I had wanted to express these thoughts to Patrick: that even though I shared the geographical section of the world he is from, I was equally quite skeptical to affirm the assumptions he was making in his mindless cascade of rhetoric; that after living in my own distinct region on the continent I could, at least, discuss the nuances peculiar to our cultural dispositions or ideas and that, yes, there was a commonality that could only be made meaningful through recognizing our uniqueness and articulating ourselves from those positions; that he spoke of a half-truth of our shared postcolonial realities of migration and history serves as a good reference point for the age-old relationship between the settler and the native; that in some instances a co-relation has been possible and in others horrible stories were documented. I had wanted to reproach him for accepting and internalizing a story – one that has been systemically composed into a worldview that excludes him and which produces, shapes and dictates the terms on which he forms an interpretation and understanding first of himself and then of the world around him.
I wondered what Patrick’s ontic referent for the identity he so carelessly invoked was since he spoke of it so objectively but I did not ask him any of the questions riddling my mind. When the subject of history came up in my head I found my reason retorting immediately with the questions “What History?” “Whose History?” “Whose/Which version?” Instead I found myself paying attention to his every word and firmly but quietly disagreeing with him. He seemed a good man. We walked to find Tram 9 after our train ride. Thereafter we bade each other goodbye and I was by myself in my seat with many things on my mind. I arrived in my room exhausted and slumped into bed.
On waking up the following morning, while sitting at the table to do some work, I heard a voice that sounded familiar. I immediately checked myself because I was unaware of anybody I would know prior to staying at this place. And so I listened again. Then I realized that it was not a familiar voice but rather a familiar language; one that I know not to be from here. I heard this man speaking from outside of my door to another person about their dog and something that had happened to it. Alarmed, I raced to the door and opened it. I saw a man wearing a pair of gloves and holding a plastic bag full of things that looked like had been thrown away. He was wearing a hands-free device and had been talking on the phone. He approached and asked me in English if one of the items he had intended to collect into the plastic bag was mine. Knowing he was the man I’d heard from my room I responded to his question in Twi. An intimacy descended from nowhere between us and we conversed briefly for I had only a short time after which I needed to return to my desk to finish off some writing.

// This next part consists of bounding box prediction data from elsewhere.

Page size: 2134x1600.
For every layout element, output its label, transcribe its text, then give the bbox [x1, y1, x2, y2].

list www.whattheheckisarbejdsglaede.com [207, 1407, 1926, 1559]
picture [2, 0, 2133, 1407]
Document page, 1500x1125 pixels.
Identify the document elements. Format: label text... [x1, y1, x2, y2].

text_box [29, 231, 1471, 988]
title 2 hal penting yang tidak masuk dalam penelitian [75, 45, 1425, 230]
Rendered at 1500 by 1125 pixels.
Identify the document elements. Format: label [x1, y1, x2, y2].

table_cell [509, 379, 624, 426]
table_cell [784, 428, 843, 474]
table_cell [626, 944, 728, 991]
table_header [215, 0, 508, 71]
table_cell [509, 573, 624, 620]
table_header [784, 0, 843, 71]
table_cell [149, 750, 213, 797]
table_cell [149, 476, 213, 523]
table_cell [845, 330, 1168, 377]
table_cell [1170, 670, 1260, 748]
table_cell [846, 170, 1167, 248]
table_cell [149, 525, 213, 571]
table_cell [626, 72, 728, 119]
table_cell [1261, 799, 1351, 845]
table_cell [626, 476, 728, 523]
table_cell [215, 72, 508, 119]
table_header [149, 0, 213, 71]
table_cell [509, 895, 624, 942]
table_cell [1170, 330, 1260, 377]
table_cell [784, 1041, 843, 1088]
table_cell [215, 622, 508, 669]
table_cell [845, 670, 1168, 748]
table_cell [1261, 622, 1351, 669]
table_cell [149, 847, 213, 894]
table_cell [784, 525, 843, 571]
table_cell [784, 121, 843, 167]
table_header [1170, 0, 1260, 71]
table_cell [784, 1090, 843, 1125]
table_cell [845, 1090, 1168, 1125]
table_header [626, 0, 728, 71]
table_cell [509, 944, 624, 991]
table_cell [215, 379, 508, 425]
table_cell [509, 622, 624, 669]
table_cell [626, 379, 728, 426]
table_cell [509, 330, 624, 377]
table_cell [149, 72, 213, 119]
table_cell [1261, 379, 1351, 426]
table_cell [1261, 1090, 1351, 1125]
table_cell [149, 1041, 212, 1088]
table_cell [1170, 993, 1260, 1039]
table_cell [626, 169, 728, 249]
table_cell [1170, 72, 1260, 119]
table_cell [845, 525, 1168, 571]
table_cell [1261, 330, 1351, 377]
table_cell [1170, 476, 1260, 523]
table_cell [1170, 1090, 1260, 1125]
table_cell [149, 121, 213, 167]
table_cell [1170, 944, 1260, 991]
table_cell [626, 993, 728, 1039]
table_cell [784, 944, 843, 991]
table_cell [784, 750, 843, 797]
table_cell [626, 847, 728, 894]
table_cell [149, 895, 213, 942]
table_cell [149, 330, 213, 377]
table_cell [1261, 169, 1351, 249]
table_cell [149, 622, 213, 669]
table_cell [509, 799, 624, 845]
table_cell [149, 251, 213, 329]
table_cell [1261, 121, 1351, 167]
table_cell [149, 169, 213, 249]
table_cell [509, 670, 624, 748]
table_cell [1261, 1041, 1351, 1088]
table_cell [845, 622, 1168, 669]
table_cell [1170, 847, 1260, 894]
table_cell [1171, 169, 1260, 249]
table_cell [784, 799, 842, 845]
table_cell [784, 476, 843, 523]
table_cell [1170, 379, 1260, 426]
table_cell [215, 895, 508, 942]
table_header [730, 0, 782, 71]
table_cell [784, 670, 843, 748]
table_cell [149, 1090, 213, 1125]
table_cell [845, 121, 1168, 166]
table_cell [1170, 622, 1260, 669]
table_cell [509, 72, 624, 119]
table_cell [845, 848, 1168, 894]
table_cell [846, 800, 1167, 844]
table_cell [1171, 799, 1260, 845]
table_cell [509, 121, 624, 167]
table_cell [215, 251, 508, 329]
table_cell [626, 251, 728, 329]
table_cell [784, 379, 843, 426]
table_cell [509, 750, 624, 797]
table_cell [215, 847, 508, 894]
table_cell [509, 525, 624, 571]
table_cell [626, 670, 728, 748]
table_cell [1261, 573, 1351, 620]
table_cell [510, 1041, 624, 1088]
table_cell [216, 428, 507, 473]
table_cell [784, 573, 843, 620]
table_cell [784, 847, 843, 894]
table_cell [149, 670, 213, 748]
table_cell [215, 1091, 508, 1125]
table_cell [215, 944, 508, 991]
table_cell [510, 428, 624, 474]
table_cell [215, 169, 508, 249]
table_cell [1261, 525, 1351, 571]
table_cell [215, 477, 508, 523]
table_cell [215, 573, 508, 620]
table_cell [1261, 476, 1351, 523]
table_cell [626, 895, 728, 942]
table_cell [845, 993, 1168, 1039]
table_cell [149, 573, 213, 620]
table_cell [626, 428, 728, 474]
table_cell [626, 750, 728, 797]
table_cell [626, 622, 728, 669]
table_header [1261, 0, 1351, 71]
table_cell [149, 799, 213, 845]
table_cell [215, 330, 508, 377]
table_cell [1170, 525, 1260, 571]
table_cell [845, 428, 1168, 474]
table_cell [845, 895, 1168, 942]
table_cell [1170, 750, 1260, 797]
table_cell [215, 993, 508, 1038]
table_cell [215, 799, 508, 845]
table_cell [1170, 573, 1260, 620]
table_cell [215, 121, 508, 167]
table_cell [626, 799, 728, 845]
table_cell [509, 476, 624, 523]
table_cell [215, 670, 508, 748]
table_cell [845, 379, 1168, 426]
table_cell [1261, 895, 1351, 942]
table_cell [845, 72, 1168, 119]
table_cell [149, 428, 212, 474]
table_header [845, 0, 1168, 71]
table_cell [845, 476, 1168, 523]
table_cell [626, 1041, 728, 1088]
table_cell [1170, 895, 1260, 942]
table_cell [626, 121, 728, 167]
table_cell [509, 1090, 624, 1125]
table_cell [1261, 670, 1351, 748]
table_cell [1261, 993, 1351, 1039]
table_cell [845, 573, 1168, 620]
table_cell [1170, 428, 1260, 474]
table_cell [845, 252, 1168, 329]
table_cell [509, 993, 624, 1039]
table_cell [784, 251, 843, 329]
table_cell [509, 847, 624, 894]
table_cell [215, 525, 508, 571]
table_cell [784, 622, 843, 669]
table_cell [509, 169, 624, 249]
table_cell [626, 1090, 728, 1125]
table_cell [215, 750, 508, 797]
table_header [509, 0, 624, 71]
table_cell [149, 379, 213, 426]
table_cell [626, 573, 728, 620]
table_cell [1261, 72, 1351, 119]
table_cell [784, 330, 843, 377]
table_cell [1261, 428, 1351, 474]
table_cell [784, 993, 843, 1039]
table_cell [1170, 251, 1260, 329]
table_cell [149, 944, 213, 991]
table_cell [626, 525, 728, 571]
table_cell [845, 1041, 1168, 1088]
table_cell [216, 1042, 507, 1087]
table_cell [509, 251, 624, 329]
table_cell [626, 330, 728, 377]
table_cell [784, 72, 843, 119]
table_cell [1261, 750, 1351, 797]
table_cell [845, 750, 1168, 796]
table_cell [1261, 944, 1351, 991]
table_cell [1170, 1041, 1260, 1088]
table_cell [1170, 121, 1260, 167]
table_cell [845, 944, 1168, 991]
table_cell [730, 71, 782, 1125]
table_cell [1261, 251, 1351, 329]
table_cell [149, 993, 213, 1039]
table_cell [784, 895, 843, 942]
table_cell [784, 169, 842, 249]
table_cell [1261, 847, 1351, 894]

These thread of events, seemingly unrelated, work together for me to produce potent thoughts on myriad questions on the self and its fluxed modes of construction. A friend of mine, on the question of healing and/or repairing a broken past talks of acquiring the necessary spiritual tools from which one can begin the journey of learning and applying the knowledge learned of their cultural past. I encountered a cynic whose view of others only made sense when it conformed to his own ideas. I met another who through language offered me a warm and intimate moment of interaction. I take it all in with luggage and the train as the overarching metaphors.